To know more about DVC click here


Cookiecutter Data Science

Cookiecutter Data Science builds a logical, reasonably standardized, but flexible project structure for doing and sharing data science work.

When we think about data analysis, we often think just about the resulting reports, insights, or visualizations the end products are generally the main event, it's easy to focus on making the products look nice and ignore the quality of the code that generates them. Because these end products are created programmatically, code quality is still important

Tentative experiments and rapidly testing approaches that might not work out are all part of the process for getting to the good stuff

So, it's best to start with a clean, logical structure of your code or project and stick to it throughout.

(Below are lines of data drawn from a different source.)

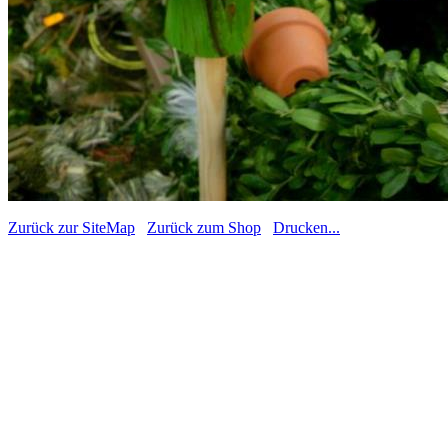
Zurück zur SiteMap
Zurück zum Shop
Drucken...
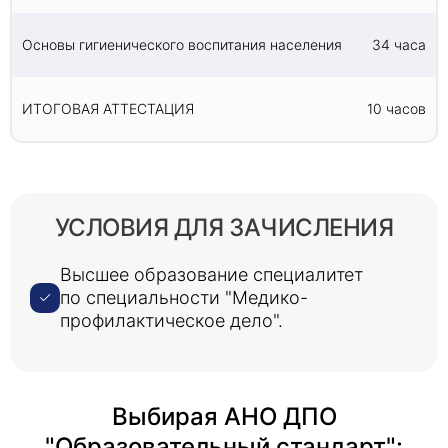
Основы гигиенического воспитания населения
34 часа
ИТОГОВАЯ АТТЕСТАЦИЯ
10 часов
УСЛОВИЯ ДЛЯ ЗАЧИСЛЕНИЯ
Высшее образование специалитет
по специальности "Медико-
профилактическое дело".
Выбирая АНО ДПО
"Образовательный стандарт":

Cookiecutter Data Science helps us with that. To know more

MLflow

MLflow is an open-source platform for managing the end-to-end machine learning lifecycle.

  • Tracking experiments to record and compare parameters and results (MLflow Tracking)
  • Packaging ML code in a reusable, reproducible form in order to share or transfer to production (MLflow Projects).
  • Managing and deploying models from a variety of ML libraries to a variety of model serving and inference platforms (MLflow Models).
  • Providing a central model store to collaboratively manage the full lifecycle of an MLflow Model, including model versioning, stage transitions, and annotations (MLflow Model Registry).